For the students who commission out their homework, the perils are more obvious. While contract cheating presents a way to avoid anti-plagiarism software, it isn’t foolproof. Especially when there’s a discerning teacher.

Professor Christian Moriarty, who teaches ethics and law at St. Petersburg College in Florida, remembers when he caught one of his own undergraduate students cheating in a mandatory ethics class. “The plagiarism software did not come up with anything,” he said.

“But I was highly suspicious. I invited her to my office, and I just asked plainly, ‘Did you write this?’” said Moriarty, noting that the student’s essay was of a higher standard than assignments she had submitted previously. “She said ‘no.’”

When Moriarty worked with the student to redo the assignment, he realized that while she didn’t set out to cheat on the assignment, she didn’t feel confident about completing it herself. “The student didn’t want to cheat, and she knew cheating was wrong. But at the time, she didn’t see an alternative,” he said.

For Moriarty, who serves on the board of the International Center for Academic Integrity, this is an example of why teachers should be more empathetic when dealing with students who cheat. He argues that institutions should focus on learning why students cheat in the first place.

“What I could see from her is that no one really taught her how to study. No one really taught her how to take notes,” Moriarty said. “We don’t want to think of ourselves as police, or groups of people trying to catch the bad guys.”

Still, higher education institutions around the world have tried to crack down on contract cheating by targeting providers of contract cheating.

More than a dozen US states have legislation against the practice, and in Australia, lawmakers are considering new legislation that would make it an offense to provide or advertise cheating services. In the UK, higher education institutions have urged Paypal and Google to lock payments and advertisements for contract cheating websites.

But legislation has failed to quell the practice, which shows no signs of slowing down.

Moriarty argues that legislation alone isn’t sufficient to address contract cheating, and suggests that institutions do more to teach about integrity, and communicate the value of education.

“The No. 1 argument they respond to more than anything else is that if our institutions become known for tolerating cheating, that students can get away with cheating here, then what is the value of your degree at that point?
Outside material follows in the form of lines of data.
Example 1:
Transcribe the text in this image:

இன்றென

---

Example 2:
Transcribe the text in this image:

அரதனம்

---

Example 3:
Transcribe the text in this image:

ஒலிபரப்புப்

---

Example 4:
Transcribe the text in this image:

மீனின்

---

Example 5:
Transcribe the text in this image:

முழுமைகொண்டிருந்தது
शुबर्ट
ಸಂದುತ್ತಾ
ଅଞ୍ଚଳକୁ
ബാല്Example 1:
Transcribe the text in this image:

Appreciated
Students want their degrees to be seen as valuable,” Moriarty said.

Communicating the value of education has been a perennial challenge for higher education institutions, especially in the age of admissions scandals and heated conversations about equity in education.
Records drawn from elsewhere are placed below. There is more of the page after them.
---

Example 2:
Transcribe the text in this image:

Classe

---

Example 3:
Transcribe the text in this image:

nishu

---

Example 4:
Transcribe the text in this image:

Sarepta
For academic writers like Charles, the intention is not to compromise the value of higher education institutions. In fact, many academic writers in Kenya end up in this line of work because despite having degrees, they are unable to find jobs in a troubled economy.
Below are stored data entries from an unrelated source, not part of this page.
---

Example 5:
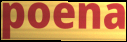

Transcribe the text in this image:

poena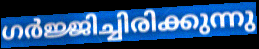
ഗർജ്ജിച്ചിരിക്കുന്നുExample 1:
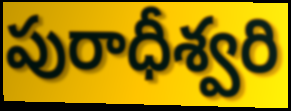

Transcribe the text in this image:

పురాధీశ్వరి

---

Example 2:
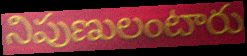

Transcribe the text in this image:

నిపుణులంటారు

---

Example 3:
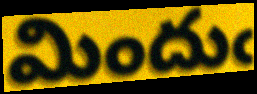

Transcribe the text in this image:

మిందుఁ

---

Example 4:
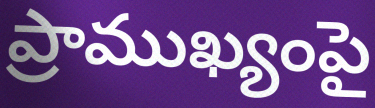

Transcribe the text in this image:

ప్రాముఖ్యంపై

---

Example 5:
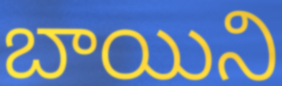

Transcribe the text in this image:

బాయినిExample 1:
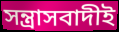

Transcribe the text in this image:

সন্ত্রাসবাদীই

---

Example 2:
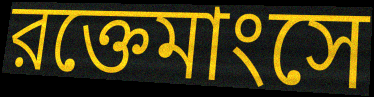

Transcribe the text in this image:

রক্তেমাংসে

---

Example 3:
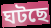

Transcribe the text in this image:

ঘটছে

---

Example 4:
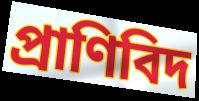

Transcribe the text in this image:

প্রাণিবিদ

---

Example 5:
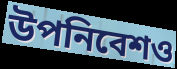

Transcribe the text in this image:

উপনিবেশও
“There’s a lot in the industry that is instigated by need. There is a need to earn,” said Charles, who has a bachelor’s degree in education, but has completed assignments ranging from essays on nuclear medicine to PhD dissertations.” Still, the irony that a Kenyan hundreds of miles away is doing work for American students isn’t lost on him.

“You don’t have a job in Africa and you are writing an article about missing jobs in Atlanta,” he said.

But Charles doesn’t blame the students whom he helps earn degrees. In his mind, the value of education and learning goes beyond certificates and degrees.

“The society has construed the purpose of learning for academic purposes only and you get certificates,” said Charles, who is working to complete a master’s degree in Kenya and would like the opportunity to study abroad one day.

“Here, you don’t get a certificate, but the information is quite interesting.”